Hussain K, Cosgrove K E, Shepherd R M, Luharia A, Smith V V, Kassem S, Gregory J W, Sivaprasadarao A, Christesen H T, Jacobsen B B, Brusgaard K, Glaser B, Maher E A, Lindley K J, Hindmarsh P, Dattani M, Dunne M J
London Centre for Paediatric Endocrinology and Metabolism, Great Ormond Street Hospital for Children NHS Trust, London, United Kingdom.
J Clin Endocrinol Metab. 2005 Jul;90(7):4376-82. doi: 10.1210/jc.2005-0158. Epub 2005 Apr 5.
Beckwith-Wiedemann syndrome (BWS) is a congenital overgrowth syndrome that is clinically and genetically heterogeneous. Hyperinsulinemic hypoglycemia occurs in about 50% of children with BWS and, in the majority of infants, it resolves spontaneously. However, in a small group of patients the hypoglycemia can be persistent and may require pancreatectomy. The mechanism of persistent hyperinsulinemic hypoglycemia in this group of patients is unclear.
Using patch-clamp techniques on pancreatic tissue obtained at the time of surgery, we investigated the electrophysiological properties of ATP-sensitive K(+) (K(ATP)) channels in pancreatic beta-cells in a patient with BWS and severe medically-unresponsive hyperinsulinemic hypoglycemia.

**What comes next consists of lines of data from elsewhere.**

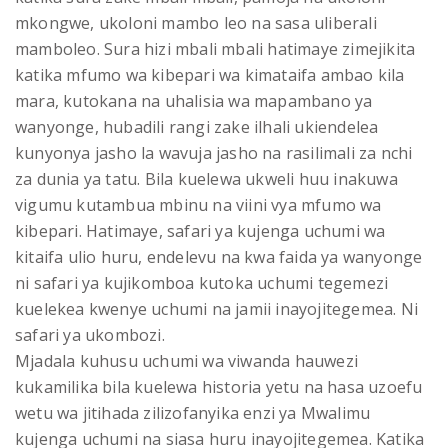
mkongwe, ukoloni mambo leo na sasa uliberali
mamboleo. Sura hizi mbali mbali hatimaye zimejikita
katika mfumo wa kibepari wa kimataifa ambao kila
mara, kutokana na uhalisia wa mapambano ya
wanyonge, hubadili rangi zake ilhali ukiendelea
kunyonya jasho la wavuja jasho na rasilimali za nchi
za dunia ya tatu. Bila kuelewa ukweli huu inakuwa
vigumu kutambua mbinu na viini vya mfumo wa
kibepari. Hatimaye, safari ya kujenga uchumi wa
kitaifa ulio huru, endelevu na kwa faida ya wanyonge
ni safari ya kujikomboa kutoka uchumi tegemezi
kuelekea kwenye uchumi na jamii inayojitegemea. Ni
safari ya ukombozi.
Mjadala kuhusu uchumi wa viwanda hauwezi
kukamilika bila kuelewa historia yetu na hasa uzoefu
wetu wa jitihada zilizofanyika enzi ya Mwalimu
kujenga uchumi na siasa huru inayojitegemea. Katika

Persistent hyperinsulinism was found to be caused by abnormalities in K(ATP) channels of the pancreatic beta-cell. Immunofluorescence studies using a SUR1 antibody revealed perinuclear pattern of staining in the BWS cells, suggesting a trafficking defect of the SUR1 protein. No mutations were found in the genes ABCC8 and KCNJ11 encoding for the two subunits, SUR1 and KIR6.2, respectively, of the K(ATP) channel. Genetic analysis of this patients BWS showed evidence of mosaic paternal isodisomy.

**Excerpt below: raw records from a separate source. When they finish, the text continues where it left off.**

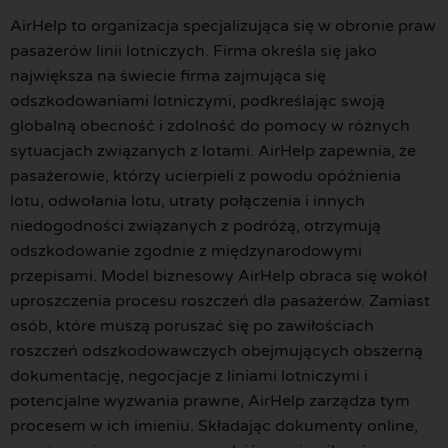
AirHelp to organizacja specjalizująca się w obronie praw
pasażerów linii lotniczych. Firma określa się jako
największa na świecie firma zajmująca się
odszkodowaniami lotniczymi, podkreślając swoją
globalną obecność i zdolność do pomocy w różnych
sytuacjach związanych z lotami. AirHelp zapewnia, że
pasażerowie, którzy ucierpieli z powodu opóźnienia
lotu, odwołania lotu, utraty połączenia i innych
niedogodności związanych z podróżą, otrzymują
odszkodowanie zgodnie z międzynarodowymi
przepisami. Model biznesowy AirHelp obraca się wokół
uproszczenia procesu roszczeń dla pasażerów. Zamiast
osób, które muszą poruszać się po zawiłościach
roszczeń odszkodowawczych obejmujących obszerną
dokumentację, negocjacje z liniami lotniczymi i
potencjalne wyzwania prawne, AirHelp zarządza tym
procesem w ich imieniu. Składając dokumenty online,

In this novel case of BWS with mosaic paternal uniparental disomy for 11p15, persistent hyperinsulinism was due to abnormalities in K(ATP) channels of the pancreatic beta-cell. The mechanism/s by which mosaic paternal uniparental disomy for 11p15 causes a trafficking defect in the SUR1 protein of the K(ATP) channel remains to be elucidated.
贝克威思-维德曼综合征(BWS)是一种先天性过度生长综合征,在临床和遗传方面具有异质性。约50%的BWS患儿会发生高胰岛素血症性低血糖,且大多数婴儿的低血糖会自发缓解。然而,一小部分患者的低血糖可能会持续存在,可能需要进行胰腺切除术。这组患者持续性高胰岛素血症性低血糖的机制尚不清楚。
我们使用膜片钳技术对手术时获取的胰腺组织进行研究,以探究一名患有BWS且严重药物治疗无效的高胰岛素血症性低血糖患者胰腺β细胞中ATP敏感性钾(K(ATP))通道的电生理特性。
发现持续性高胰岛素血症是由胰腺β细胞K(ATP)通道异常所致。使用SUR1抗体进行的免疫荧光研究显示,BWS细胞中存在核周染色模式,提示SUR1蛋白存在转运缺陷。在分别编码K(ATP)通道两个亚基SUR1和KIR6.2的ABCC8和KCNJ11基因中未发现突变。对该患者BWS的基因分析显示存在父源单亲二体性嵌合体的证据。
在这个11p15存在父源单亲二体性嵌合体的BWS新病例中,持续性高胰岛素血症是由于胰腺β细胞K(ATP)通道异常所致。11p15父源单亲二体性嵌合体导致K(ATP)通道SUR1蛋白转运缺陷的机制仍有待阐明。